Results In the three validation datasets, the algorithm yielded a ROC curve AUC of mean (95% CI) 0.97 (0.92-1.00), 0.97 (0.96-0.97) and 0.95 (0.93-0.97) for antibody-mediated rejection (ABMR); 0.94 (0.91-0.96), 0.94 (0.92-0.95) and 0.91 (0.88-0.95) for T cell-mediated rejection; >0.96 (0.90-1.00) in all three for interstitial fibrosis - tubular atrophy (IFTA). Finally, using the largest validation cohort, we developed an additional algorithm to discriminate active and chronic active ABMR with an accuracy of 0.95.
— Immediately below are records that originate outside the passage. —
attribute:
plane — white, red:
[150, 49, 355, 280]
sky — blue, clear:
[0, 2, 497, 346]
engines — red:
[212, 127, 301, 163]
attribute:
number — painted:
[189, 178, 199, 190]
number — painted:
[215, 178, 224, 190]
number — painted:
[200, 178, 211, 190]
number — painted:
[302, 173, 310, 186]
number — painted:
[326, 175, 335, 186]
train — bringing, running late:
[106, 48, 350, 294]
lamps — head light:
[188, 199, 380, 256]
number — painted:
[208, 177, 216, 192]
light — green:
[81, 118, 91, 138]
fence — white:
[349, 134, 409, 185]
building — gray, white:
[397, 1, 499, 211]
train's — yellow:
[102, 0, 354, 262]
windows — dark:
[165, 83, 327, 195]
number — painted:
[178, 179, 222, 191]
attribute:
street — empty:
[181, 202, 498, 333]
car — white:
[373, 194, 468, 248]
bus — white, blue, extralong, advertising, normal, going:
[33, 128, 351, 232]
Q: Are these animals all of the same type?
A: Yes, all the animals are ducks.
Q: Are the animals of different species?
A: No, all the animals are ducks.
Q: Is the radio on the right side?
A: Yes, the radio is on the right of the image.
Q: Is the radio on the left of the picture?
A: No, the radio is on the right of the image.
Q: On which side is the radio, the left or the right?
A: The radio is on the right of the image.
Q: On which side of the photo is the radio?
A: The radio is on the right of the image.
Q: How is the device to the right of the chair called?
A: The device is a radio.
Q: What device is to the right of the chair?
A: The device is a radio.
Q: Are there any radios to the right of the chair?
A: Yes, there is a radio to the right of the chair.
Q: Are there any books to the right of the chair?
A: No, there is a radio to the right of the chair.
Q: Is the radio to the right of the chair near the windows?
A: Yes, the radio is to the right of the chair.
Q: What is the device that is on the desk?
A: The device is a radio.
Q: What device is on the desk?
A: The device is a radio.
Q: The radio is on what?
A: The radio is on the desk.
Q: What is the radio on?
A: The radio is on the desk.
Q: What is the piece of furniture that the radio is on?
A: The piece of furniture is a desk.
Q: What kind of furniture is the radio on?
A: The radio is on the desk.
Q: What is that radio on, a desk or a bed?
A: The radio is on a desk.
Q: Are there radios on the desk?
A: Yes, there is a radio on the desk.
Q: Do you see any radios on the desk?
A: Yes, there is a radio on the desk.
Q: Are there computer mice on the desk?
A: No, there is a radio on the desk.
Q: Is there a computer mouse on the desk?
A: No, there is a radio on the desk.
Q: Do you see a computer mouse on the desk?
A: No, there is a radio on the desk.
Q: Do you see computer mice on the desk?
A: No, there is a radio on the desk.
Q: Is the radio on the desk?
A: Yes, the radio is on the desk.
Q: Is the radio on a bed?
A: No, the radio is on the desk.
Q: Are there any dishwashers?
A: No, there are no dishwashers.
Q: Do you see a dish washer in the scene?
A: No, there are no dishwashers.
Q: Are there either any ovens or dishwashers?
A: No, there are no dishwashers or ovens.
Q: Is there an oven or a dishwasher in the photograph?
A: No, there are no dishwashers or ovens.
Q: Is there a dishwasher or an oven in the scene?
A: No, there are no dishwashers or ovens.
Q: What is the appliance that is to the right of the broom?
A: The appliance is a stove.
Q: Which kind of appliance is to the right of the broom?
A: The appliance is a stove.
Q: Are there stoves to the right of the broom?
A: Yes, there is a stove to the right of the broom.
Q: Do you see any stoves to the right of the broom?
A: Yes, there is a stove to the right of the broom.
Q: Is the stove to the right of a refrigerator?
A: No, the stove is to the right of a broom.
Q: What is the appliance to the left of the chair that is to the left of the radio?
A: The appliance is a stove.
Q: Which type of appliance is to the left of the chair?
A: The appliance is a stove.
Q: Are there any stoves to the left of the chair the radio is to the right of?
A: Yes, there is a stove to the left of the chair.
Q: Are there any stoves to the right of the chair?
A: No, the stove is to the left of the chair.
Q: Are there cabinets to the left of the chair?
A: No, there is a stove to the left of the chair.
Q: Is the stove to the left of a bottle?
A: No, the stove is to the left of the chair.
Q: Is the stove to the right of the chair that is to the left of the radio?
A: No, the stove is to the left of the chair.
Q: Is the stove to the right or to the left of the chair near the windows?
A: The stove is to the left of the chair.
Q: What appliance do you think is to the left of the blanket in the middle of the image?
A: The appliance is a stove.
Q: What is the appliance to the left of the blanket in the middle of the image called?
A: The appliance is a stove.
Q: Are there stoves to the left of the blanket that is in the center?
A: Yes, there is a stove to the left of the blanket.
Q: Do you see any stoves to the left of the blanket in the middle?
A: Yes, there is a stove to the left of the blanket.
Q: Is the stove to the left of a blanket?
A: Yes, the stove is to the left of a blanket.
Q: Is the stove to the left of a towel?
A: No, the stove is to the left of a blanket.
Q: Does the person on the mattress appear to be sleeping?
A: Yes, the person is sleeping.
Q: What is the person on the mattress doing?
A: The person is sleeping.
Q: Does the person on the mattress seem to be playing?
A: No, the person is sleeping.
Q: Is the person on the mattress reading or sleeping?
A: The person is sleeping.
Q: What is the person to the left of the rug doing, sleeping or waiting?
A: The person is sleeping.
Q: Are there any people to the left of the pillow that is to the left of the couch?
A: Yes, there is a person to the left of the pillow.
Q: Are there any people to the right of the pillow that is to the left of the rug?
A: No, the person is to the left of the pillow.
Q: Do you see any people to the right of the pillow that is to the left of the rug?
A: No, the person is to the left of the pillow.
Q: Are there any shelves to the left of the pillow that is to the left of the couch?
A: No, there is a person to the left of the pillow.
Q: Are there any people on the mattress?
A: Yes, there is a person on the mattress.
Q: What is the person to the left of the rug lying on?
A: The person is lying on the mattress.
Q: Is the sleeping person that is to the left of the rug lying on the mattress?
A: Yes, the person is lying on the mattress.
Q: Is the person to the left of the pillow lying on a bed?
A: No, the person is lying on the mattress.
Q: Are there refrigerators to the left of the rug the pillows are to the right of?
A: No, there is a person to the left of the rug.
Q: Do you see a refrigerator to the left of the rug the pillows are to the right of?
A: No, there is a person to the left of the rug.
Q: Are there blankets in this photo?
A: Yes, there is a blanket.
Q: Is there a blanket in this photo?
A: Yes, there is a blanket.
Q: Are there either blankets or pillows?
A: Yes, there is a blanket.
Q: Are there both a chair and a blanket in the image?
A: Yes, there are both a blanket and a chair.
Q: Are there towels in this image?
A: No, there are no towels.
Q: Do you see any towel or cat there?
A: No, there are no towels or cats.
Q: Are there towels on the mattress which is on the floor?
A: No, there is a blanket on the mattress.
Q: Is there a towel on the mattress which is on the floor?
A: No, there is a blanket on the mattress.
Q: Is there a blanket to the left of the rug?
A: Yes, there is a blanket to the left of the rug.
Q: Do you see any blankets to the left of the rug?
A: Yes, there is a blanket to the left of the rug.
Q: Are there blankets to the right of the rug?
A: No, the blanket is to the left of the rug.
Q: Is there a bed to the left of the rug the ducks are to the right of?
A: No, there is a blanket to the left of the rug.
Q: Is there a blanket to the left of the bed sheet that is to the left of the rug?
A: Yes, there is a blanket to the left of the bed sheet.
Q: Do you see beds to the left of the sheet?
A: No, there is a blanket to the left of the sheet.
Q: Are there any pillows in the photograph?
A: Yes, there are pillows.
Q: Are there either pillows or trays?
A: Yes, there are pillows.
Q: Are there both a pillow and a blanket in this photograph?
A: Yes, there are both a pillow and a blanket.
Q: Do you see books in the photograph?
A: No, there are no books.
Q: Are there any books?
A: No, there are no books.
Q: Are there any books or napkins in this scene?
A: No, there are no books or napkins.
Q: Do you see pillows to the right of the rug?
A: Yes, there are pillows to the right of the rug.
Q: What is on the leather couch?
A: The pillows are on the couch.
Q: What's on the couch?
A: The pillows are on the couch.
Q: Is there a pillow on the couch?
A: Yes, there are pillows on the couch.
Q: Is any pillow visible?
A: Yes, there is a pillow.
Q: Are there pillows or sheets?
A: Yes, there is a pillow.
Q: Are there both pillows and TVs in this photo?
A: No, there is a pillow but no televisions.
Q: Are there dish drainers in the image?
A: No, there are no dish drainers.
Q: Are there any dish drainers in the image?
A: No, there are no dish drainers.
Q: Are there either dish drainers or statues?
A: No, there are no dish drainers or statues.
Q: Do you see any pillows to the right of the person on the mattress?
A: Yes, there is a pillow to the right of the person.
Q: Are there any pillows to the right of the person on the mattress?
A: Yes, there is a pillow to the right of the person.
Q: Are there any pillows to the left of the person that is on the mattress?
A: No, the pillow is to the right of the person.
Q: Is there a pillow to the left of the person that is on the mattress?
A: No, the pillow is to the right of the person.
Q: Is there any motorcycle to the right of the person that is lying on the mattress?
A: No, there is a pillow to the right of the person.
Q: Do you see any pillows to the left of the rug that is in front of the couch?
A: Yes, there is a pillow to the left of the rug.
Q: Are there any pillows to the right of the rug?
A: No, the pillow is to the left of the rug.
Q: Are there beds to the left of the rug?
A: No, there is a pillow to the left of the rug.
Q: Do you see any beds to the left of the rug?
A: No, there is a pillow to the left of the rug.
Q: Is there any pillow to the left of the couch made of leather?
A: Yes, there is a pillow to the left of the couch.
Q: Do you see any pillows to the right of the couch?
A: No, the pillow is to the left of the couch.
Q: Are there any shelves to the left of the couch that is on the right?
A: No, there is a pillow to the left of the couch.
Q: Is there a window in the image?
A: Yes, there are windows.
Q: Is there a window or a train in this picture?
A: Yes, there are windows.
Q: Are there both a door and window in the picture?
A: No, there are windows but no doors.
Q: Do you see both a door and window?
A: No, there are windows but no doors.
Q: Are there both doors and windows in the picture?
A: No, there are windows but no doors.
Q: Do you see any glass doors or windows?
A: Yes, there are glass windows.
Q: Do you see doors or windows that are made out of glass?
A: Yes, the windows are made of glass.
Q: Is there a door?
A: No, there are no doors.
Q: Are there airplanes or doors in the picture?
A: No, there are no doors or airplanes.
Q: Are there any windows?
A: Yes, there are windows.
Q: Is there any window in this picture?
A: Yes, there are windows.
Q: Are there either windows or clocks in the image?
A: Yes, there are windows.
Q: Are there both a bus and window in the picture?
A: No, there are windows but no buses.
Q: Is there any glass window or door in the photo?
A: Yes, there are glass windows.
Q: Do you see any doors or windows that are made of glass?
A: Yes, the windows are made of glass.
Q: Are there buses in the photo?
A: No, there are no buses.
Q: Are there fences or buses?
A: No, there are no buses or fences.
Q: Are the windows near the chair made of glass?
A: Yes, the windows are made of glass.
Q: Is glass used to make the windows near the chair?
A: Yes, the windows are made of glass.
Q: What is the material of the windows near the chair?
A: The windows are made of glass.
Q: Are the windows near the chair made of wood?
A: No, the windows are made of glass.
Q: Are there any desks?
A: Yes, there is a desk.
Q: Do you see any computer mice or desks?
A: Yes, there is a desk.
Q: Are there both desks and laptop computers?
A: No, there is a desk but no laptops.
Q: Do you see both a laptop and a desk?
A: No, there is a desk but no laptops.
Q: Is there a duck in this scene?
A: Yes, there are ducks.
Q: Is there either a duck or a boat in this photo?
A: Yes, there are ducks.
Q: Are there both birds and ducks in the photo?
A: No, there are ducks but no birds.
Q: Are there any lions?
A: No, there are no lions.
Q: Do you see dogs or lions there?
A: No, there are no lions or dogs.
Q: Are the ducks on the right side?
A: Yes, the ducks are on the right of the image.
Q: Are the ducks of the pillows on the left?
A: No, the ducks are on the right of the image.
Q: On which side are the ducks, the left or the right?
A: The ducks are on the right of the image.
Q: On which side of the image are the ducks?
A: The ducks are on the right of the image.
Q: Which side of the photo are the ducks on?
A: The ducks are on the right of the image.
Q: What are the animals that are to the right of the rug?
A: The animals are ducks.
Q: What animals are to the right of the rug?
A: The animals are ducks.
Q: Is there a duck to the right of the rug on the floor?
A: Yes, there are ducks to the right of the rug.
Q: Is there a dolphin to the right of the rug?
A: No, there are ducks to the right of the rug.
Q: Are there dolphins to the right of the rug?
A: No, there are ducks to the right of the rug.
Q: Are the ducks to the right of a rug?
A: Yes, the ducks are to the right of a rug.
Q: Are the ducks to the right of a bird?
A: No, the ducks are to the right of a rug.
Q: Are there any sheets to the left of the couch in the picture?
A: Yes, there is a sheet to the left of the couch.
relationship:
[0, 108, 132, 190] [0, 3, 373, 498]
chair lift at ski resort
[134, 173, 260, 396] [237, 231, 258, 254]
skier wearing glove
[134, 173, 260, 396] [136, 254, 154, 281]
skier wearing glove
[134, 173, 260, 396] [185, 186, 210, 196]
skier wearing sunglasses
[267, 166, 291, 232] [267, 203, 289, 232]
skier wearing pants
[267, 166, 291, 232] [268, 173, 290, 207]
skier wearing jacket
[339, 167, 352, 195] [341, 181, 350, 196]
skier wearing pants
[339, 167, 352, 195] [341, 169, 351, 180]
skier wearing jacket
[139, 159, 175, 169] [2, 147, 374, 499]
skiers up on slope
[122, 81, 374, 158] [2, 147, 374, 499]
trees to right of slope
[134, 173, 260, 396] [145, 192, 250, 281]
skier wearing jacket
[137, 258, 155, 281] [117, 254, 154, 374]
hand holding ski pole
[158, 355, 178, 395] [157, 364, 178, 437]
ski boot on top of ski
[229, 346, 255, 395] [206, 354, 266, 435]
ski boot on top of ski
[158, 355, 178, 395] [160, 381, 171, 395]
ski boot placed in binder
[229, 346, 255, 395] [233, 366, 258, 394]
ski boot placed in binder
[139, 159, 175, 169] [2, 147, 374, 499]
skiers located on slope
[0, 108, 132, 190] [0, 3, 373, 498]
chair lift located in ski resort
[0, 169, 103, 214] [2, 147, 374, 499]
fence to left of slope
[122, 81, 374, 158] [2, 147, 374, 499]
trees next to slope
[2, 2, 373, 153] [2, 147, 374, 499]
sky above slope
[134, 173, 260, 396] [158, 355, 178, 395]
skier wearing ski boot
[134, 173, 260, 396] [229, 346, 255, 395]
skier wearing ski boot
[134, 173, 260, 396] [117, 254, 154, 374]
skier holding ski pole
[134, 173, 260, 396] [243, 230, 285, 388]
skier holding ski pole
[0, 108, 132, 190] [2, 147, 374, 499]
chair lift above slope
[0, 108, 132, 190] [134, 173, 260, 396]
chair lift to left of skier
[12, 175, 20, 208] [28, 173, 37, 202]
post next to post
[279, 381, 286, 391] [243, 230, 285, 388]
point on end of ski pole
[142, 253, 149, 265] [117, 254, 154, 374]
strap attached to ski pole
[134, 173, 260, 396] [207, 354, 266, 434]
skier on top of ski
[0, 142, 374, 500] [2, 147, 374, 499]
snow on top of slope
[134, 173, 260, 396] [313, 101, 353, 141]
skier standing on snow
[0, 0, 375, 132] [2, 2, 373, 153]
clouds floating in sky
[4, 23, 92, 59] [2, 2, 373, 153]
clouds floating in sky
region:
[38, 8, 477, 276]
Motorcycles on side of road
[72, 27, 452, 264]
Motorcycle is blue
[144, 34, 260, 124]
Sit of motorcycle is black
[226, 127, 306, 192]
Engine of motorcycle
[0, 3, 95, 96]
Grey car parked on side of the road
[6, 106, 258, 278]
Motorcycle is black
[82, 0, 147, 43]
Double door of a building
Conclusion We built an Artificial Intelligence algorithm able to interpret histological lesions together with a few routine clinical data with very high sensitivity and specificity. This algorithm should be useful in routine or clinical trials to help pathologists and clinicians and increase biopsy interpretation homogeneity.
Introduction
The international Banff classification standardizes the diagnosis of different forms of kidney allograft rejection.1 It is based on a grid of histological criteria with predefined thresholds, ranking the extent of elementary lesions. Subsequently, numerous rules must be applied on the possible combinations of histological lesions to deduce: antibody-mediated rejection (ABMR); T cell-mediated rejection (TCMR); and others, including interstitial fibrosis and tubular atrophy (IFTA, that is no longer considered as a category in itself).1 However, this gold-standard strategy is not perfect and the transcription of elementary lesions into a final clinical interpretation may appear challenging. First, the interobserver reproducibility of reporting and ranking histological lesions is suboptimal.2–4 In a recent international survey, 6 case-based scenarios in which the elementary Banff lesions and clinical background were provided (i.e. the slide reading step was skipped), were interpreted by 95 clinicians and 72 renal pathologists. Case interpretations differed by 26 and 34% from the reference standards, respectively.5 The absence of DSA or negative C4d staining, or serum creatinine, proteinuria and other clinical data may influence the pathologist’s or clinician’s judgement of a case. Secondly, the definition of the phenotypes has dynamically evolved since 2005 with each revision of the Banff classification, leading to changes in the evaluation criteria applied and in the diagnostic entities, including their designation by name.1 In small transplant centers where pathologists have a general practice, it is challenging to integrate these frequent updates with the same level of expertise as pathologists specialized in the analysis of kidney allograft biopsies. Thirdly, centralized assessment and consenting on biopsy diagnoses by specialized pathologists is not always possible in clinical studies in kidney transplantation (e.g., on biomarkers,6 treatment strategies, survival analyses in prospective or retrospective cohorts) due to logistic and financial constraints.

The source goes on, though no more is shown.